SITC 2021 – ALX Oncology's unpleasant double dip

Two conference presentations, two stock market selloffs. The sorry few days ALX Oncology has suffered – driven first by last week’s underwhelming Ash abstract and then yesterday by an SITC dataset in solid tumours – point to something of a deflation of the bubble around CD47 inhibition.

Coincidentally, a second small CD47 player, Shattuck Labs, fell 29% yesterday on the canning by Takeda of a key research collaboration. True, this did not concern Shattuck’s anti-CD47 asset specifically, but all the same it is hard to escape the impression that the big deal making here has already been done, and that the most promising CD47 assets are already in the hands of big biopharma.

Most investors will need no reminder of the state of play: in March 2020 Gilead paid $4.9bn to buy Forty Seven and its anti-CD47 MAb magrolimab, and then three months ago Pfizer took out Trillium, with its anti-SIRPα-Fc fusion proteins TTI-621 and TTI-622, for $2.3bn. A third important anti-SIRPα MAb, CC-95251, was originated by Celgene and is now in the hands of Bristol Myers Squibb.

Evorpacept

ALX’s shot at the CD47/SIRPα axis is evorpacept, a high-affinity CD47-blocking fusion protein with an inactive Fc region. But an Ash abstract unveiled last Thursday showed remissions in the myelodysplastic syndrome Aspen-02 study that lagged magrolimab’s on a cross-trial basis, and ALX fell 15%.

Yesterday the stock took a further 22% battering as the SITC abstracts went live, and data from evorpacept’s phase 1 Aspen-01 trial featured. The most disappointing aspect of this dataset was a front-line head and neck cancer cohort, given evorpacept plus Keytruda and chemo, where efficacy looked no better than Keytruda/chemo alone.
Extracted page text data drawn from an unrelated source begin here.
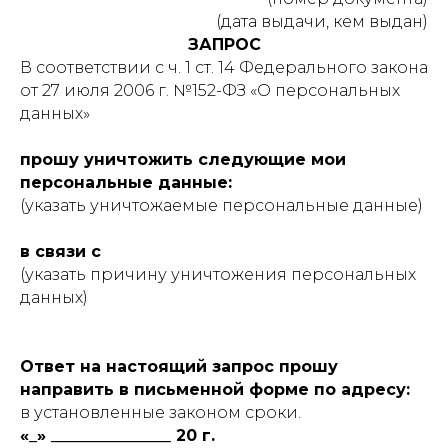
(дата выдачи, кем выдан)
ЗАПРОС
В соответствии с ч. 1 ст. 14 Федерального закона
от 27 июля 2006 г. №152-ФЗ «О персональных
данных»
прошу уничтожить следующие мои
персональные данные:
(указать уничтожаемые персональные данные)
в связи с
(указать причину уничтожения персональных
данных)
Ответ на настоящий запрос прошу
направить в письменной форме по адресу:
в установленные законом сроки.
«_» _______________ 20 г.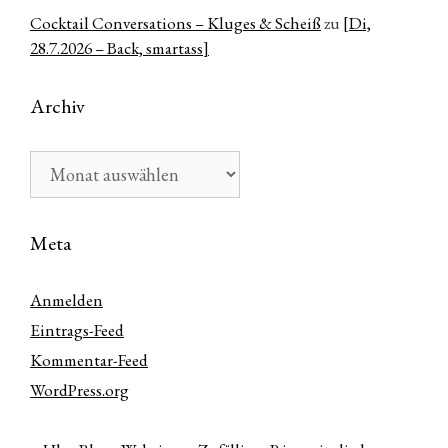
Cocktail Conversations – Kluges & Scheiß
zu
[Di,
28.7.2026 – Back, smartass]
Archiv
Archiv
Meta
Anmelden
Eintrags-Feed
Kommentar-Feed
WordPress.org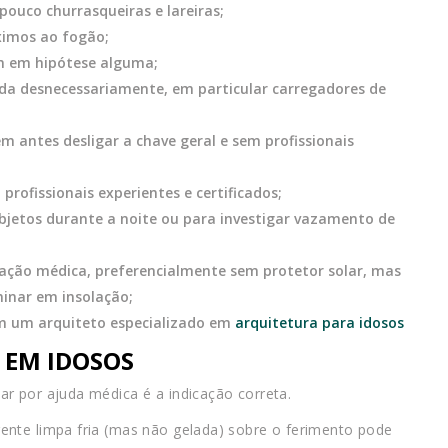
pouco churrasqueiras e lareiras;
ximos ao fogão;
m em hipótese alguma;
ada desnecessariamente, em particular carregadores de
m antes desligar a chave geral e sem profissionais
rofissionais experientes e certificados;
objetos durante a noite ou para investigar vazamento de
ação médica, preferencialmente sem protetor solar, mas
minar em insolação;
com um arquiteto especializado em
arquitetura para idosos
EM IDOSOS
r por ajuda médica é a indicação correta.
ente limpa fria (mas não gelada) sobre o ferimento pode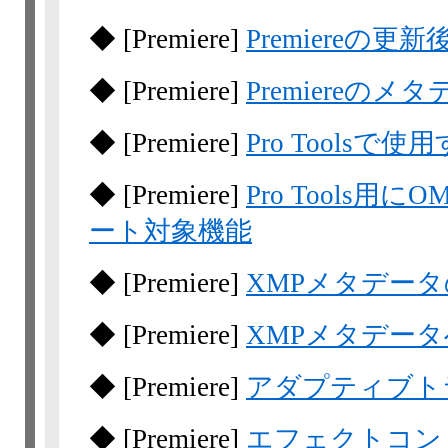
◆
[Premiere]
Premiereの
◆
[Premiere]
Premiereのメ
◆
[Premiere]
Pro Tools
◆
[Premiere]
Pro Tools
ート対象機能
◆
[Premiere]
XMPメタデー
◆
[Premiere]
XMPメタデー
◆
[Premiere]
アダプティブト
◆
[Premiere]
エフェクトコン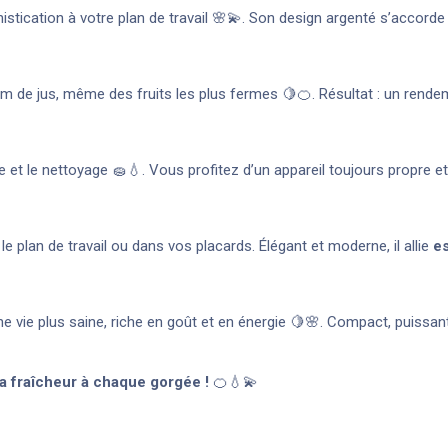
stication à votre plan de travail 🌸💫. Son design argenté s’accorde 
imum de jus, même des fruits les plus fermes 🍋🍊. Résultat : un rende
ge et le nettoyage 🧽💧. Vous profitez d’un appareil toujours propre et
le plan de travail ou dans vos placards. Élégant et moderne, il allie
es
 une vie plus saine, riche en goût et en énergie 🍋🌸. Compact, puissa
la fraîcheur à chaque gorgée !
🍊💧💫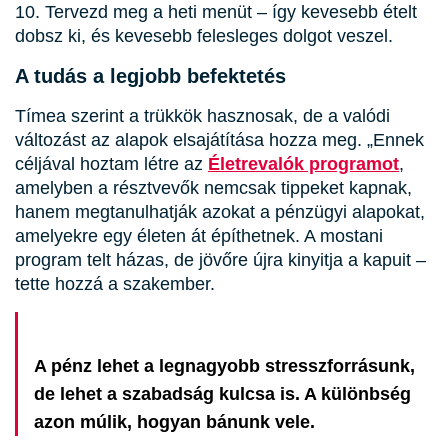
Tervezd meg a heti menüt – így kevesebb ételt
dobsz ki, és kevesebb felesleges dolgot veszel.
A tudás a legjobb befektetés
Tímea szerint a trükkök hasznosak, de a valódi
változást az alapok elsajátítása hozza meg. „Ennek
céljával hoztam létre az
Életrevalók programot
,
amelyben a résztvevők nemcsak tippeket kapnak,
hanem megtanulhatják azokat a pénzügyi alapokat,
amelyekre egy életen át építhetnek. A mostani
program telt házas, de jövőre újra kinyitja a kapuit –
tette hozzá a szakember.
A pénz lehet a legnagyobb stresszforrásunk,
de lehet a szabadság kulcsa is. A különbség
azon múlik, hogyan bánunk vele.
The issue is relevant because, apart from Trillium, none of the other CD47 players was seeing significant monotherapy activity, and thus most had resigned themselves to combinations. SITC data from a late-line gastric cancer cohort of Aspen-01 look better, but as this combines evorpacept with Herceptin, Cyramza and paclitaxel ALX’s contribution is hard to parse.
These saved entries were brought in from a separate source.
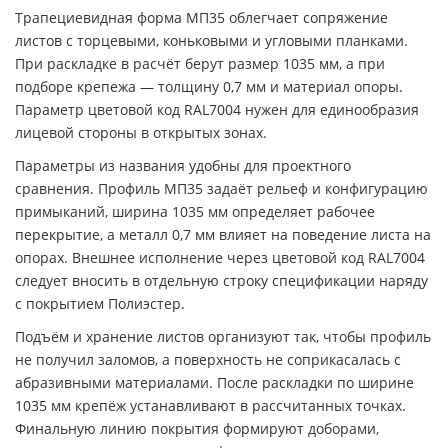
Трапециевидная форма МП35 облегчает сопряжение
листов с торцевыми, коньковыми и угловыми планками.
При раскладке в расчёт берут размер 1035 мм, а при
подборе крепежа — толщину 0,7 мм и материал опоры.
Параметр цветовой код RAL7004 нужен для единообразия
лицевой стороны в открытых зонах.
Параметры из названия удобны для проектного
сравнения. Профиль МП35 задаёт рельеф и конфигурацию
примыканий, ширина 1035 мм определяет рабочее
перекрытие, а металл 0,7 мм влияет на поведение листа на
опорах. Внешнее исполнение через цветовой код RAL7004
следует вносить в отдельную строку спецификации наряду
с покрытием Полиэстер.
Подъём и хранение листов организуют так, чтобы профиль
не получил заломов, а поверхность не соприкасалась с
абразивными материалами. После раскладки по ширине
1035 мм крепёж устанавливают в рассчитанных точках.
Финальную линию покрытия формируют доборами,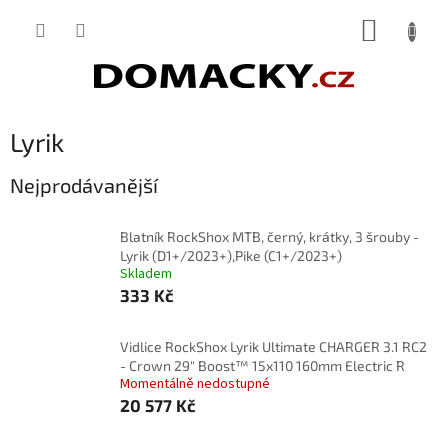
Přejít
NÁKUP
na
obsah
KOŠÍK
Lyrik
Nejprodávanější
Blatník RockShox MTB, černý, krátky, 3 šrouby -
Lyrik (D1+/2023+),Pike (C1+/2023+)
Skladem
333 Kč
Vidlice RockShox Lyrik Ultimate CHARGER 3.1 RC2
- Crown 29" Boost™ 15x110 160mm Electric R
Momentálně nedostupné
20 577 Kč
In first-line head and neck cancer the SITC poster revealed a 38% ORR in 13 subjects, virtually identical to the 36% Keytruda plus chemo had scored in Keynote-048. Worse, ALX said on an investor call yesterday that it had amended the phase 2 Aspen-03 and 04 head and neck trials: these will now have ORR and 12-month overall survival primaries, rather than a sole ORR endpoint.

This is probably a wise move given the disappointment of Aspen-01, but it likely delays evorpacept's filing timeframe, and raises questions about what might be an approvable result.

Shattuck’s SIRPα-Fc-CD40L fusion protein SL-172154 is also in phase 1 in head and neck cancer, as well as in a phase 1 ovarian cancer trial, but these only got under way recently. More pressing for this company is yesterday’s move by Takeda to scrap a 2017 deal that had led to SL-279252, a PD1-Fc-OX40L project, entering phase 1.

And investors eying the CD47 space are still awaiting an update from Gilead’s magrolimab/azacytidine combo in myelodysplastic syndromes from a phase 1 study similar to Aspen-02. This will not feature at Ash, which instead has an abstract on a separate trial in AML, in which magrolimab is being combined with azacytidine and Venclexta.

Also at Ash, investors’ attention will no doubt be drawn to clinical presentations on lemzoparlimab, an asset Abbvie licensed from I-Mab for $200m last year, and on what might be the first clinical data for Bristol’s Celgene-derived CC-95251.

In 2018 Celgene had canned a separate anti-CD47 MAb, CC-90002, but it is clear that ALX still faces considerable big company competition.